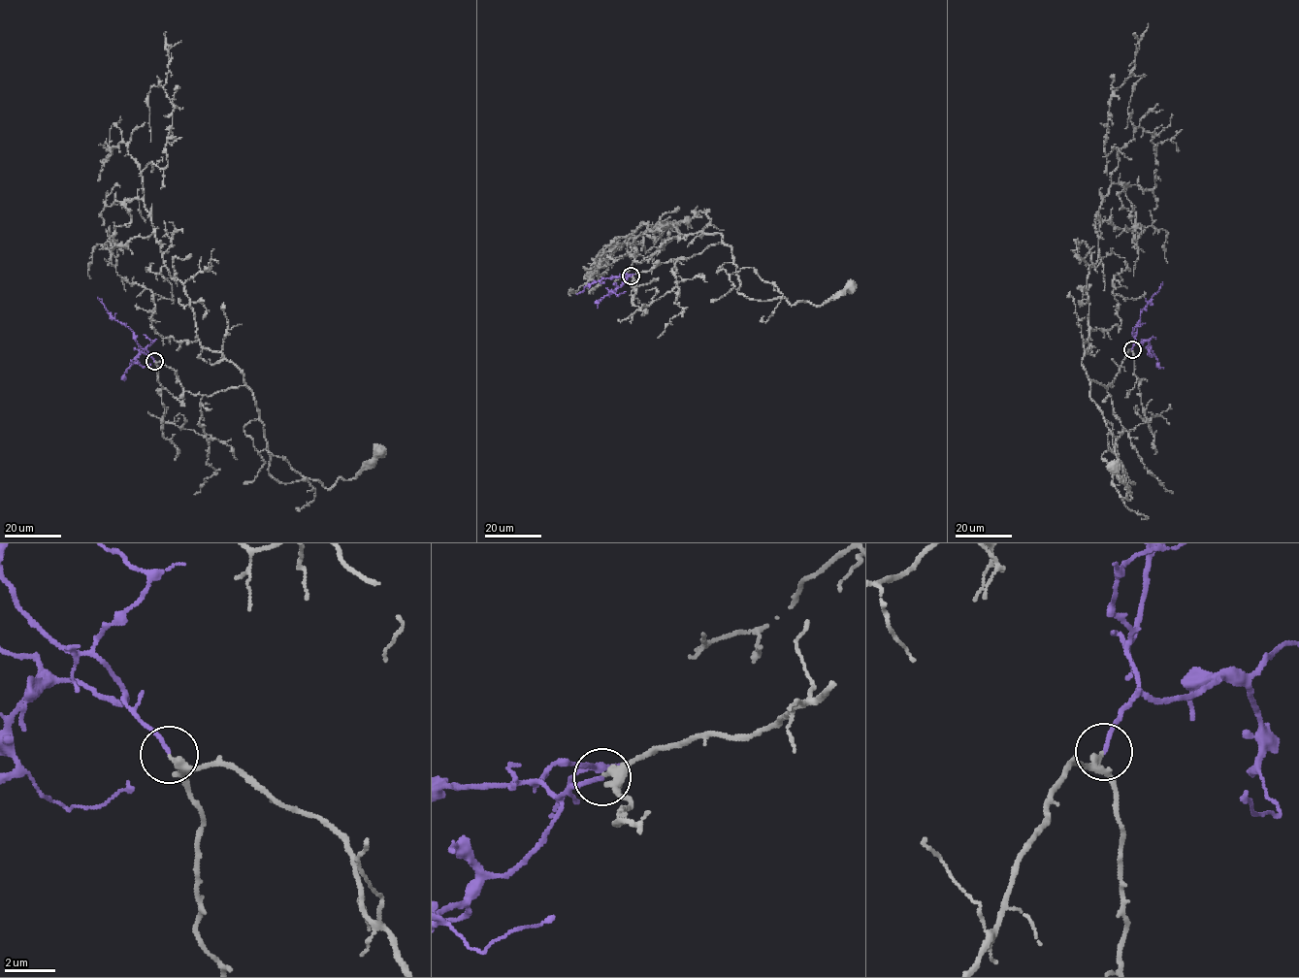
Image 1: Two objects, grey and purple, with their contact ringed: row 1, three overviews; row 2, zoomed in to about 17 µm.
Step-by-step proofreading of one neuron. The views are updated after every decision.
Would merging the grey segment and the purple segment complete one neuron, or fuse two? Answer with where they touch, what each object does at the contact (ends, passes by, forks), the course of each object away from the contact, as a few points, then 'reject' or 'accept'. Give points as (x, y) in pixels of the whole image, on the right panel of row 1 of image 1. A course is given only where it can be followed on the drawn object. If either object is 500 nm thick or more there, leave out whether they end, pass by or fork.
at (1132, 349); grey passes by; purple ends there; grey runs (1132, 348), (1106, 388), (1088, 380), (1090, 398), (1122, 465), (1128, 500), (1127, 489), (1130, 493), (1114, 467); purple runs (1132, 348), (1141, 311), (1162, 282); accept

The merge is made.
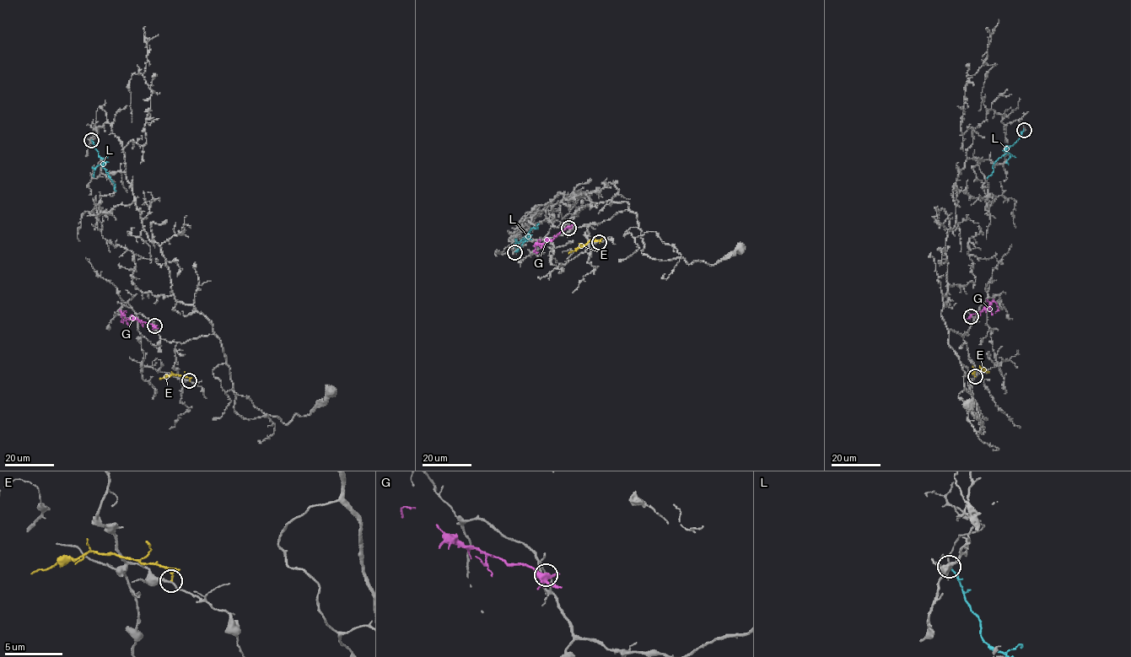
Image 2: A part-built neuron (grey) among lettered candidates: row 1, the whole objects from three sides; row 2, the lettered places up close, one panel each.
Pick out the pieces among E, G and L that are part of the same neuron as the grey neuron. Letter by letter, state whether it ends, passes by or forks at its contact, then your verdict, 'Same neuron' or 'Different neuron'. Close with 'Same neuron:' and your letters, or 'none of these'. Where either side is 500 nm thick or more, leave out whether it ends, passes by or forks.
E: It ends there. Different neuron
G: It forks there. Different neuron
L: It ends there. Different neuron
Same neuron: none of these

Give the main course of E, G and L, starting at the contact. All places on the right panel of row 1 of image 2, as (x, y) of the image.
E: (975, 376), (974, 370), (981, 368), (989, 372)
G: (971, 315), (989, 308), (993, 301), (998, 307), (995, 312)
L: (1024, 130), (1020, 137), (994, 163), (993, 172), (987, 178)

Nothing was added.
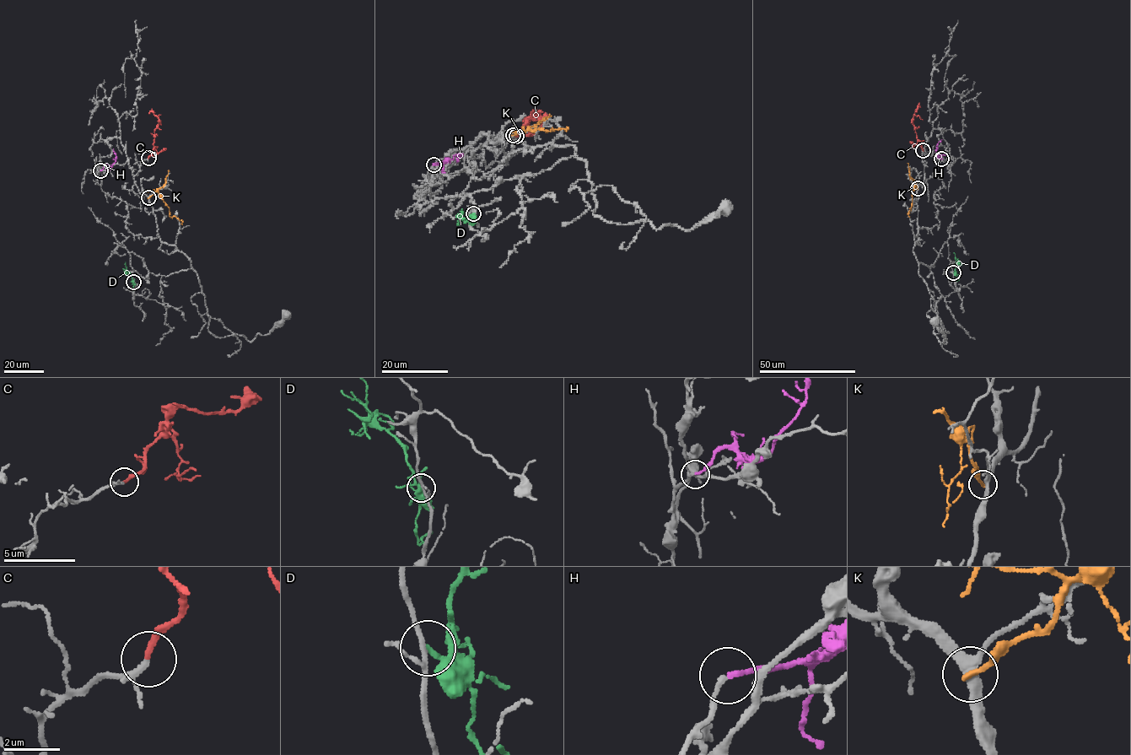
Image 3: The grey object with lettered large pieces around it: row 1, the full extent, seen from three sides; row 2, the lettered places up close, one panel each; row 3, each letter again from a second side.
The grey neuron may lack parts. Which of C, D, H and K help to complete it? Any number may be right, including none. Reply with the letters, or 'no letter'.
C, H

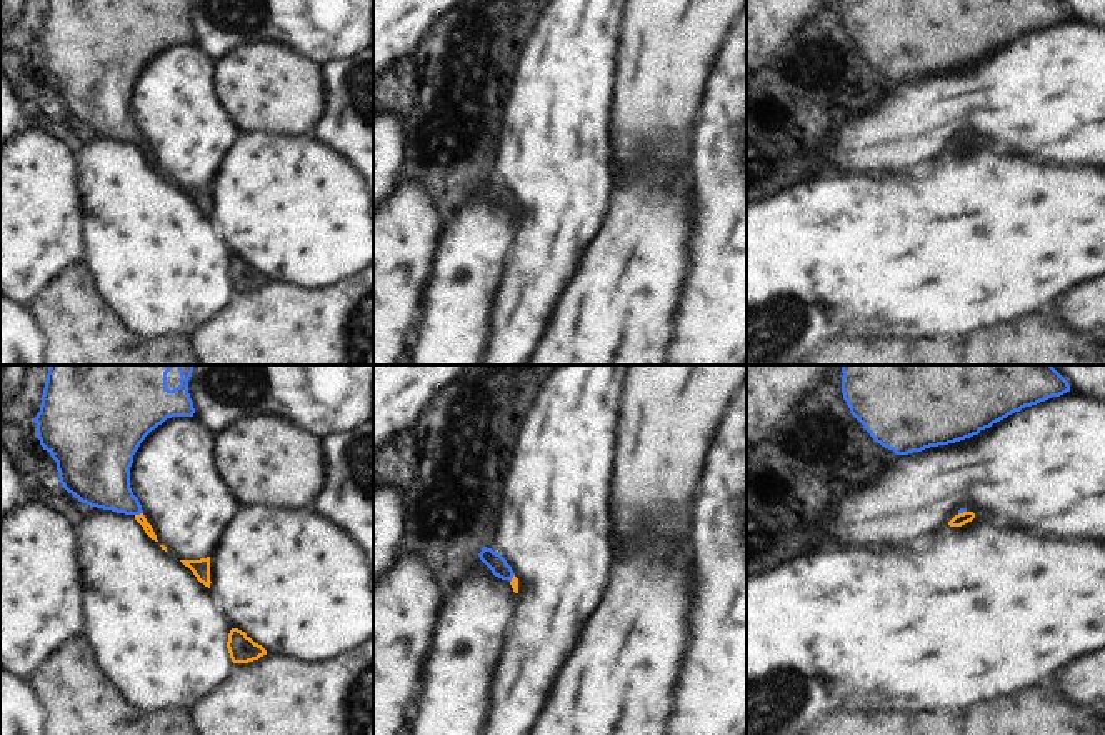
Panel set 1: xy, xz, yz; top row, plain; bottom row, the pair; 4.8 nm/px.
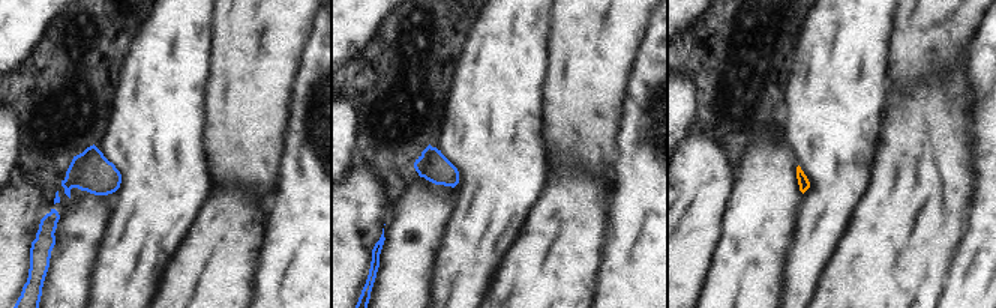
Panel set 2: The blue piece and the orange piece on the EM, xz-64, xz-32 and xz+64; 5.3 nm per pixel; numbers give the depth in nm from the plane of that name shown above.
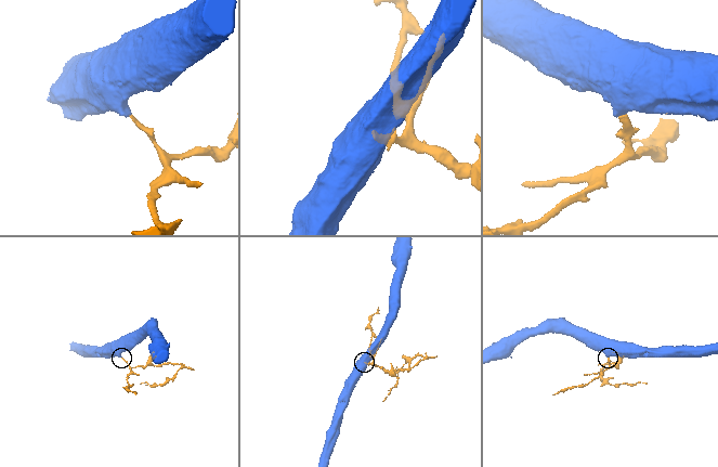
***
### PROBLEM REQUIREMENTS:
Across all the entries, how many lines include "objects"? Answer with the number alone.

### RESULT:
2